==== Records for processing

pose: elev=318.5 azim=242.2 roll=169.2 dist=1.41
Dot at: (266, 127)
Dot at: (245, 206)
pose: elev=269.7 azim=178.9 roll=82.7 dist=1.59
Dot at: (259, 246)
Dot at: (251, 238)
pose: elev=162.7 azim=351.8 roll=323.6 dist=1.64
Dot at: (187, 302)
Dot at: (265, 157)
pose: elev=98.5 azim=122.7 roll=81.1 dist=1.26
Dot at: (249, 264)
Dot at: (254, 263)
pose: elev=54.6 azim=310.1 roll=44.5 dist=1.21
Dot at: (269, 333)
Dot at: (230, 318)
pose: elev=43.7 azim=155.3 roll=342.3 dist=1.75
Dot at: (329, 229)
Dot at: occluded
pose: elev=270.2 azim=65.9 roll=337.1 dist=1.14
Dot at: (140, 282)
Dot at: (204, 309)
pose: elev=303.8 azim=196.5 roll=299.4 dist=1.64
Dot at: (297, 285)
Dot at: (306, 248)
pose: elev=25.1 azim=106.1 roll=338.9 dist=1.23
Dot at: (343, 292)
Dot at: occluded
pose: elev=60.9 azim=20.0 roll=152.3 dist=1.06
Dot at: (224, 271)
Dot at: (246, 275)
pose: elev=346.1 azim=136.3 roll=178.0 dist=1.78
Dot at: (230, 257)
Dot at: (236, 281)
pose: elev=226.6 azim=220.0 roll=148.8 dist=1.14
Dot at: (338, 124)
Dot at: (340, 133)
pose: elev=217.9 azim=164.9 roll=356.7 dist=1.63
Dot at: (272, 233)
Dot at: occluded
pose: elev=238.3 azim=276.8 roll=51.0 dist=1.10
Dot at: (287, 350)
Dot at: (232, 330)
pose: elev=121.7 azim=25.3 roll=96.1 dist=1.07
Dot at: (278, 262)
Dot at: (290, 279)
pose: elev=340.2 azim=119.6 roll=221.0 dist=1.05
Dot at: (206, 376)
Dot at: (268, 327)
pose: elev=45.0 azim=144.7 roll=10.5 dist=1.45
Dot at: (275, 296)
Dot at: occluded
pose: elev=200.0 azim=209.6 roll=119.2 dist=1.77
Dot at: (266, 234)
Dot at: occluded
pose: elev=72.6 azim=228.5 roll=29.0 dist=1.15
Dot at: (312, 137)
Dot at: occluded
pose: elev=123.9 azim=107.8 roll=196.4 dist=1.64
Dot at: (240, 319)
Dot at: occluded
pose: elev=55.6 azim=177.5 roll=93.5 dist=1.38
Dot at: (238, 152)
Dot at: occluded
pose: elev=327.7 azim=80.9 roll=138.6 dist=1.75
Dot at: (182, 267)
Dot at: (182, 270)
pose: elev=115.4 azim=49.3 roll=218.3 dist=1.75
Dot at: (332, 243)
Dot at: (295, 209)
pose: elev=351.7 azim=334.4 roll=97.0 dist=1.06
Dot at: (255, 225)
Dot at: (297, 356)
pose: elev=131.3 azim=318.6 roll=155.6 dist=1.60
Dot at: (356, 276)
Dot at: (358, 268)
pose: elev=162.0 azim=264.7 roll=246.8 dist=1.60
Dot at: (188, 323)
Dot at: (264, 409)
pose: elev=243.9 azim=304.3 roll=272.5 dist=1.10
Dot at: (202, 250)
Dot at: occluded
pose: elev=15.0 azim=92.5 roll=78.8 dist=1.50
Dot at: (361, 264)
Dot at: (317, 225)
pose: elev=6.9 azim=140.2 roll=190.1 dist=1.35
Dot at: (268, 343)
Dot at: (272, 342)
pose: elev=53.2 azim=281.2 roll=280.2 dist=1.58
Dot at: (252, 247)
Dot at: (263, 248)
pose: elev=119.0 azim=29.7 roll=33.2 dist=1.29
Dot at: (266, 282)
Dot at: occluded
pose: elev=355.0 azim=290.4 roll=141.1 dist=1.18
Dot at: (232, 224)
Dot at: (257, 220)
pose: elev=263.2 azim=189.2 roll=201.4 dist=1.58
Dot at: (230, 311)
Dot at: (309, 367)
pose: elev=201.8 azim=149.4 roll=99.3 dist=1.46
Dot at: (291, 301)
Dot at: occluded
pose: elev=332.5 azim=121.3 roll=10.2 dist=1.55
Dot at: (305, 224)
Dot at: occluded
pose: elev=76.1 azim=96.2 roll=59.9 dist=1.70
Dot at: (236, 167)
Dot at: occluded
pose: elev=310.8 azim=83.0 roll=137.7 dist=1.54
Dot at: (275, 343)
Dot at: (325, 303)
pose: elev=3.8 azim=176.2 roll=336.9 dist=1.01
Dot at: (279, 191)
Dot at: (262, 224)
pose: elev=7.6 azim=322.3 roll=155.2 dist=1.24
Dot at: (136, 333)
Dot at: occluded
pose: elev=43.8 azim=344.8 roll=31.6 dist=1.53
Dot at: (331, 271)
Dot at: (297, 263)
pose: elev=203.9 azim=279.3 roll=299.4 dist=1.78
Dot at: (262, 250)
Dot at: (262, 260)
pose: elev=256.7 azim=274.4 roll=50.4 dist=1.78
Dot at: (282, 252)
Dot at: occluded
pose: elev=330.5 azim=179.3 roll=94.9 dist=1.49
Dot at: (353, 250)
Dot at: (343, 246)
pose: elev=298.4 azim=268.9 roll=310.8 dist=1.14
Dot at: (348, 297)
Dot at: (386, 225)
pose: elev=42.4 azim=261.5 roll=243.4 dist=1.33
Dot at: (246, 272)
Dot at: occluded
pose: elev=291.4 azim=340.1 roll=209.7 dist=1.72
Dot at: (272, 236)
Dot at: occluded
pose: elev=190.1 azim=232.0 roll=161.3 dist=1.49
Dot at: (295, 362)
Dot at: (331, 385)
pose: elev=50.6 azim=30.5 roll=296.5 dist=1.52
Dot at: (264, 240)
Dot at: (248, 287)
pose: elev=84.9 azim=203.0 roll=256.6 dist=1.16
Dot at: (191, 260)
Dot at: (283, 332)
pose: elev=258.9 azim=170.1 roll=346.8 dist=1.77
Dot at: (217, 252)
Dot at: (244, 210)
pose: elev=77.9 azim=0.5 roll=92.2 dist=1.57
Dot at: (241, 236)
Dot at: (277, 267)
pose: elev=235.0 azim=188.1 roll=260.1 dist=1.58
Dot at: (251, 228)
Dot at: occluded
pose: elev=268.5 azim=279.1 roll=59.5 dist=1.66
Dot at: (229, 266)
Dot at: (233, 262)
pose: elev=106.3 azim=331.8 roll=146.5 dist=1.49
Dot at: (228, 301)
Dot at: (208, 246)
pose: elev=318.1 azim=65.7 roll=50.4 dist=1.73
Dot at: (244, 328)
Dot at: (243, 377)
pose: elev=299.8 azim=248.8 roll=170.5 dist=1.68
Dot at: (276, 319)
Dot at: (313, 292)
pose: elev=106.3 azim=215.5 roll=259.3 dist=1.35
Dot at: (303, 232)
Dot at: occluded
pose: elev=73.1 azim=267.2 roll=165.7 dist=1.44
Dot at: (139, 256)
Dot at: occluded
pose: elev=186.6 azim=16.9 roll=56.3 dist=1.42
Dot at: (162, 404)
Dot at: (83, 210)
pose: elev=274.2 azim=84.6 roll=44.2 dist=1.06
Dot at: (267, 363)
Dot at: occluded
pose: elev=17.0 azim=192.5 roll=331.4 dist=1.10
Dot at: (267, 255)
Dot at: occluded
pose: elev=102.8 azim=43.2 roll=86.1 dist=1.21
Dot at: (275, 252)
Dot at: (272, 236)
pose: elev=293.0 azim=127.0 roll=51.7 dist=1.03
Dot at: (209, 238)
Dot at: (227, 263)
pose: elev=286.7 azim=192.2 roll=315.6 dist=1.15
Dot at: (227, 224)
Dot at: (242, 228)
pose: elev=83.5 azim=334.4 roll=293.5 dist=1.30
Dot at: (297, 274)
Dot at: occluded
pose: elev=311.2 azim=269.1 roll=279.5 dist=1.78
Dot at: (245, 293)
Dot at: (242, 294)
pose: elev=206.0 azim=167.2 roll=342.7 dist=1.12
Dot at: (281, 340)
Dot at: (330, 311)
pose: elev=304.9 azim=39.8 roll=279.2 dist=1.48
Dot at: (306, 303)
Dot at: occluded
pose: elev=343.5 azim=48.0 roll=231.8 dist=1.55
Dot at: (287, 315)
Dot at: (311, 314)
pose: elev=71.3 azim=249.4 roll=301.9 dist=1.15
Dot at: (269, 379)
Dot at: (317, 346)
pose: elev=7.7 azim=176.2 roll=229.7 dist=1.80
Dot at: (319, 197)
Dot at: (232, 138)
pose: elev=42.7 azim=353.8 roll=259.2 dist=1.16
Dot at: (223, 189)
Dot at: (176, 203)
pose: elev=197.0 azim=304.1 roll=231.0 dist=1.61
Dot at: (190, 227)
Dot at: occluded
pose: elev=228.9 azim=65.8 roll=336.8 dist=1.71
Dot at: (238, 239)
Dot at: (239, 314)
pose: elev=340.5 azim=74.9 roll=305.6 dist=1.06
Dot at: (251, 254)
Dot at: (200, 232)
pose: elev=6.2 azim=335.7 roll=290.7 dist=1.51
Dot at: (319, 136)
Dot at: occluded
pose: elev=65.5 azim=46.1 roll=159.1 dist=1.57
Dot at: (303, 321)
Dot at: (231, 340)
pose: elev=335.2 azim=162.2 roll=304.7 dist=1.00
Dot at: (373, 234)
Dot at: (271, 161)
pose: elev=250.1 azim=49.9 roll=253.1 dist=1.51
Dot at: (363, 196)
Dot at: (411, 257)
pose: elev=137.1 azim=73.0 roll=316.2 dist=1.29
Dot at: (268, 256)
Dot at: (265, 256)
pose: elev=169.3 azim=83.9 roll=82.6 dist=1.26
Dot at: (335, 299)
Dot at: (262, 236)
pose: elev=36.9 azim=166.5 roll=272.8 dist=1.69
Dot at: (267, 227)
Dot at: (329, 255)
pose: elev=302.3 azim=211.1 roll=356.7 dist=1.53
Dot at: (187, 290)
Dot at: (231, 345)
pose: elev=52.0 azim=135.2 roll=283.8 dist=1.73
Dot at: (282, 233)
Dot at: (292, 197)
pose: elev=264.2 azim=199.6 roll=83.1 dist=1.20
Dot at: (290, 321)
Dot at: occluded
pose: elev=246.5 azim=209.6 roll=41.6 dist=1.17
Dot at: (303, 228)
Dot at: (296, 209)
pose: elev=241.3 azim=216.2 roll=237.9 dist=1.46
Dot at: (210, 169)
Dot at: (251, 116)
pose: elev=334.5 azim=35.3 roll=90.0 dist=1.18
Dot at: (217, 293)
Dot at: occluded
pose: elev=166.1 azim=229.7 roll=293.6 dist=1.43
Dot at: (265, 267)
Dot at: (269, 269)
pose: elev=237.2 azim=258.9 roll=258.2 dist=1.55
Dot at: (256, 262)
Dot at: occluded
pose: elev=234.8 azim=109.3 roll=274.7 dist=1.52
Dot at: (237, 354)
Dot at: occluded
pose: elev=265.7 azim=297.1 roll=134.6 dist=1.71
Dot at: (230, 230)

========

● **What the task asks**
Arrange the lines above, from the one containing "pose: elev=263.2 azim=189.2" through the one containing "Dot at: (277, 267)", as a numbered list with one line per item and no blank lines.

● **Full solution**
1. pose: elev=263.2 azim=189.2 roll=201.4 dist=1.58
2. Dot at: (230, 311)
3. Dot at: (309, 367)
4. pose: elev=201.8 azim=149.4 roll=99.3 dist=1.46
5. Dot at: (291, 301)
6. Dot at: occluded
7. pose: elev=332.5 azim=121.3 roll=10.2 dist=1.55
8. Dot at: (305, 224)
9. Dot at: occluded
10. pose: elev=76.1 azim=96.2 roll=59.9 dist=1.70
11. Dot at: (236, 167)
12. Dot at: occluded
13. pose: elev=310.8 azim=83.0 roll=137.7 dist=1.54
14. Dot at: (275, 343)
15. Dot at: (325, 303)
16. pose: elev=3.8 azim=176.2 roll=336.9 dist=1.01
17. Dot at: (279, 191)
18. Dot at: (262, 224)
19. pose: elev=7.6 azim=322.3 roll=155.2 dist=1.24
20. Dot at: (136, 333)
21. Dot at: occluded
22. pose: elev=43.8 azim=344.8 roll=31.6 dist=1.53
23. Dot at: (331, 271)
24. Dot at: (297, 263)
25. pose: elev=203.9 azim=279.3 roll=299.4 dist=1.78
26. Dot at: (262, 250)
27. Dot at: (262, 260)
28. pose: elev=256.7 azim=274.4 roll=50.4 dist=1.78
29. Dot at: (282, 252)
30. Dot at: occluded
31. pose: elev=330.5 azim=179.3 roll=94.9 dist=1.49
32. Dot at: (353, 250)
33. Dot at: (343, 246)
34. pose: elev=298.4 azim=268.9 roll=310.8 dist=1.14
35. Dot at: (348, 297)
36. Dot at: (386, 225)
37. pose: elev=42.4 azim=261.5 roll=243.4 dist=1.33
38. Dot at: (246, 272)
39. Dot at: occluded
40. pose: elev=291.4 azim=340.1 roll=209.7 dist=1.72
41. Dot at: (272, 236)
42. Dot at: occluded
43. pose: elev=190.1 azim=232.0 roll=161.3 dist=1.49
44. Dot at: (295, 362)
45. Dot at: (331, 385)
46. pose: elev=50.6 azim=30.5 roll=296.5 dist=1.52
47. Dot at: (264, 240)
48. Dot at: (248, 287)
49. pose: elev=84.9 azim=203.0 roll=256.6 dist=1.16
50. Dot at: (191, 260)
51. Dot at: (283, 332)
52. pose: elev=258.9 azim=170.1 roll=346.8 dist=1.77
53. Dot at: (217, 252)
54. Dot at: (244, 210)
55. pose: elev=77.9 azim=0.5 roll=92.2 dist=1.57
56. Dot at: (241, 236)
57. Dot at: (277, 267)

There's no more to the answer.